Q2 to Test Resilient Stocks, Inflation Peak: Global Market Themes for Week Ahead

As the second quarter unfolds, the bigger question is when runaway inflation will finally peak.

Federal Reserve minutes and a meeting of the Reserve Bank of Australia will provide insight into the thinking of rate setters. The resilience of equities and the Russian ruble could be tested.

Here is your week ahead in the markets:


Federal Reserve Board Chairman Jerome Powell speaks during lunch at the 2022 NABE Economic Policy Conference at the Ritz-Carlton on March 21 in Washington.Samuel Corum/Getty Images

Judging by the inversion, albeit brief, of a closely watched portion of the Treasury yield curve, US recession risks are rising.

An inverted curve has a strong track record for predicting recessions, but how to interpret recent bond movements presents a conundrum for investors. After the Federal Reserve meeting on March 16 offered a glowing assessment of the economic outlook, stocks are taking the bond sell-off in stride.

On Wednesday, the minutes of that Fed meeting should show how politicians see the picture. They have already signaled larger rate hikes to rein in inflation, which is at a four-decade high. Details about how quickly the Fed could shrink its $9 trillion balance sheet, a risk some believe markets are underestimating, would also be key.


A man walks past the Bank of Japan headquarters in Tokyo, Japan, on May 22, 2020.KIM KYUNG-HOON/Reuters

The Bank of Japan has put its money where its mouth is, demonstrating its position as the world’s most dovish major central bank. His standing offer to buy benchmark government bonds signals a powerful defense of his policy of yield curve control.

The effect of that binge is debatable: Yields have only dipped slightly from six-year highs, and that possibly had a lot to do with the drop in US Treasury yields from multi-year highs.

And there is a collateral victim of the BOJ’s big easing: the yen, which has reached depths not seen since 2015. While the BOJ maintains that a weaker currency is generally positive for the economy, the puzzlement of a row of government suggests a different opinion.

Meanwhile, Australia’s central bank meets on Tuesday and while no policy change is expected, the bank may go further in laying the groundwork for a rate hike. Markets expect one around June.


A trader works on the floor of the New York Stock Exchange (NYSE) on March 30.BRENDAN MCDERMID/Reuters

Two weeks ago, Wall Street’s S&P 500 and MSCI’s main global stock index were down 14% for the year and the Nasdaq was officially in sub-20% “bear” market territory.

Now?
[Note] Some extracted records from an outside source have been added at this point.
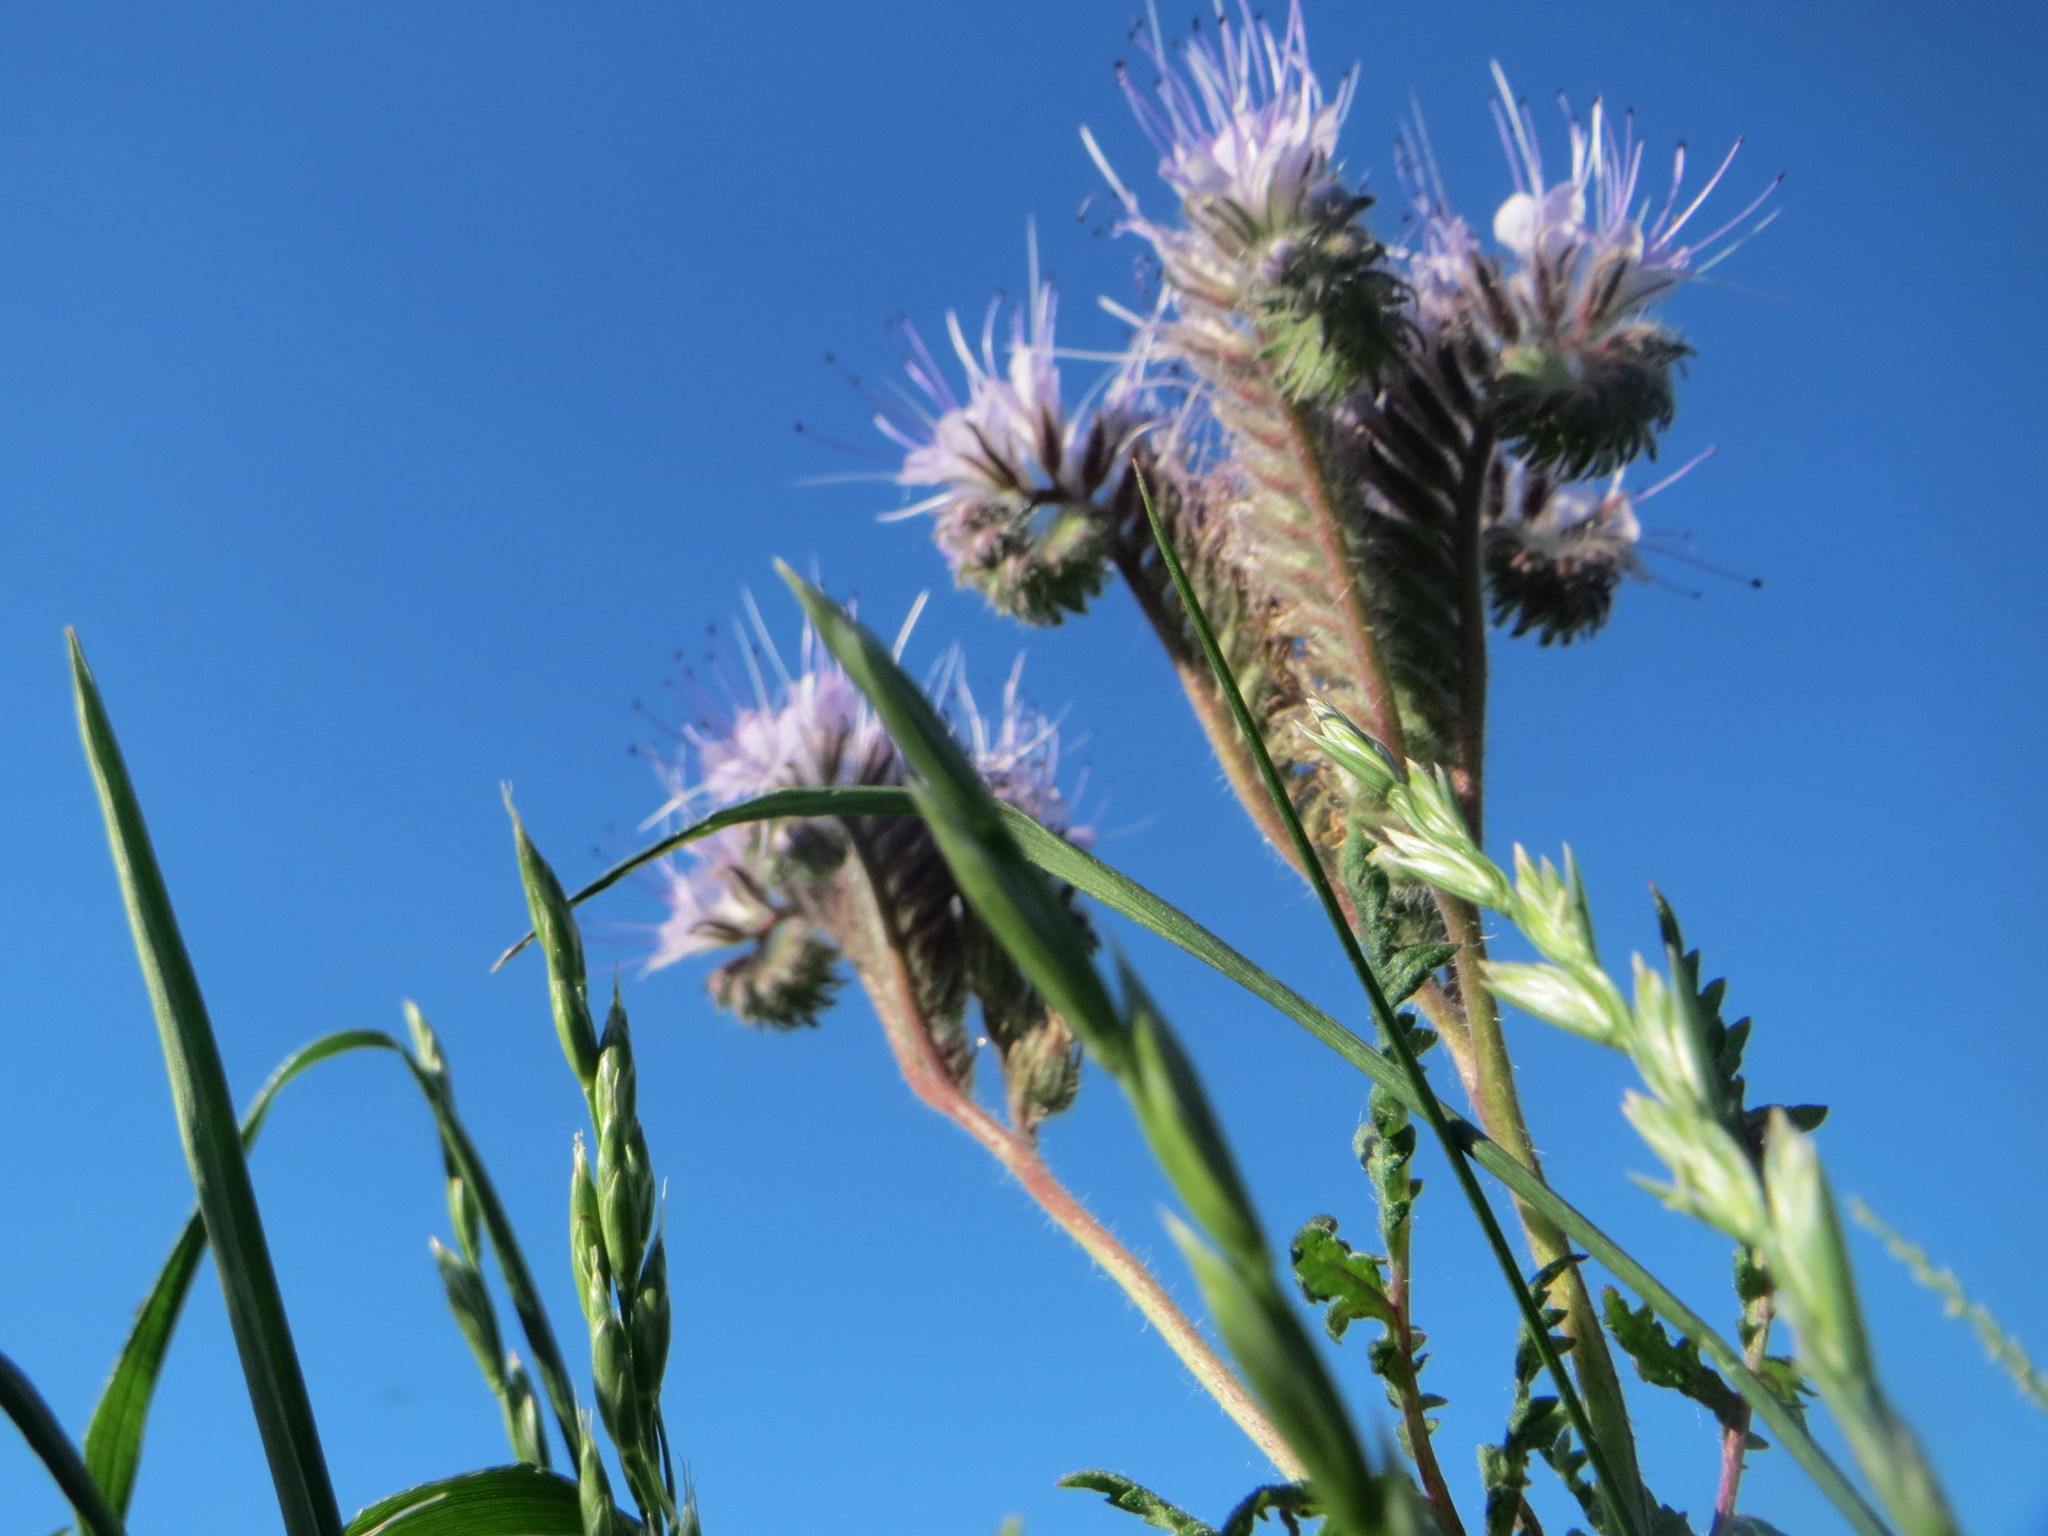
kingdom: Plantae
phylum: Tracheophyta
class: Magnoliopsida
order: Boraginales
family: Hydrophyllaceae
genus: Phacelia
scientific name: Phacelia tanacetifolia
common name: Phacelia
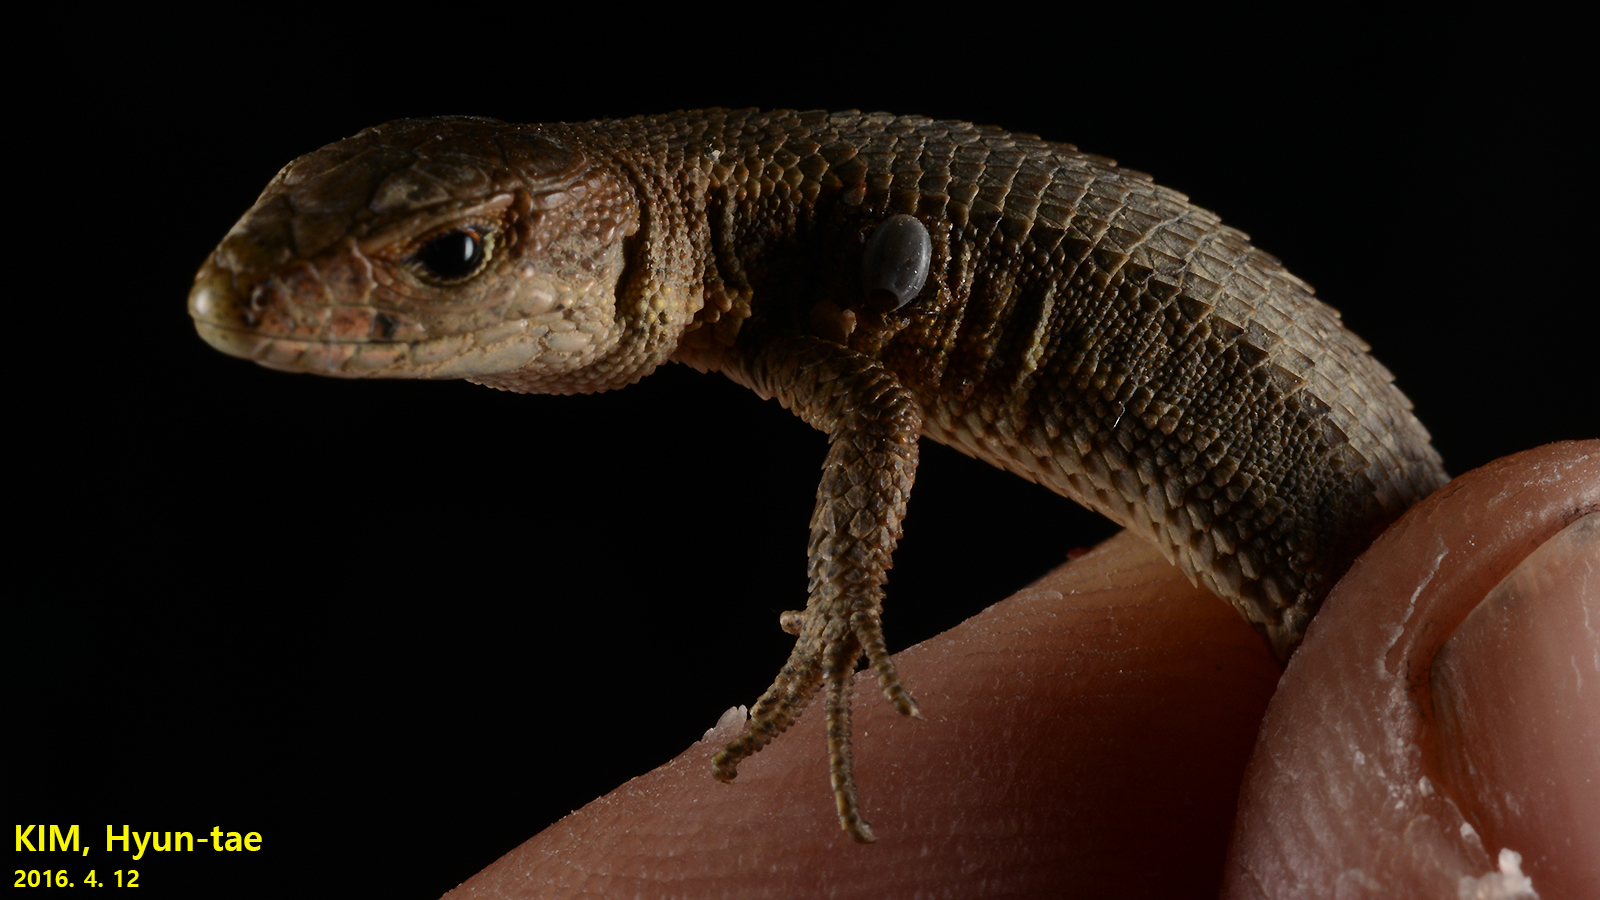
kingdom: Animalia
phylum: Arthropoda
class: Arachnida
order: Ixodida
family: Ixodidae
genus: Ixodes
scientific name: Ixodes nipponensis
Although the war in Ukraine continues and interest rates are on the rise, the S&P 500 is back within 5% of its all-time high, the MSCI World has regained half of its decline, and the Nasdaq is down a more manageable 8%.

Analysts hope that as the dust settles, corporate profits will still look good and the dreaded “stagflation” scenario will be averted. TINA, or There Is No Alternative, is still alive and looking good.

The next earnings season is upon us, but if the Russia-Ukraine crisis leads to a new Iron Curtain, stocks will find it harder to defy gravity.


An illustration of a picture shows Russian ruble bills of various denominations on a table in Warsaw, Poland, on January 22, 2016.Kacper-Pempel/Reuters

The ruble has staged a remarkable recovery from record lows reached in the days following the Russian invasion of Ukraine on February 24. In onshore and offshore markets, where Western institutions trade with unauthorized Russian entities, the ruble is almost back to where it was before the invasion.

The increase is due in part to capital controls that suppressed the sale of rubles and artificially inflated the currency. But there is also a genuine improvement in Russia’s balance of payments as imports collapse and rising energy prices boost export earnings.

President Vladimir Putin’s demand for ruble payments for gas, and if European buyers agree, could be the next test of whether demand for the currency is real or designed.


The headquarters of the European Central Bank (ECB) in Frankfurt, Germany, on December 30, 2021.WOLFGANG RATTAY/Reuters

While the US yield curve inverted, a sea change was underway in eurozone bond markets with two-year yields on Germany, France and the Netherlands breaking above 0% for the first time. time since 2014.

Yields across the bloc ended March with their biggest monthly rise in around a decade, on expectations the ECB will soon boost its deposit rate from minus 0.5% to 0% and higher.

That would be a watershed moment for negative-yielding debt, whose global volumes topped $18 trillion in 2020. Savers, banks and pension funds should benefit; risky corporate debt and emerging markets that benefited from investors’ “hunting for yield” may lose out.

But calling for a change in trend in these volatile times is not easy. The next few days could show whether the yield’s moves above 0% are indeed durable.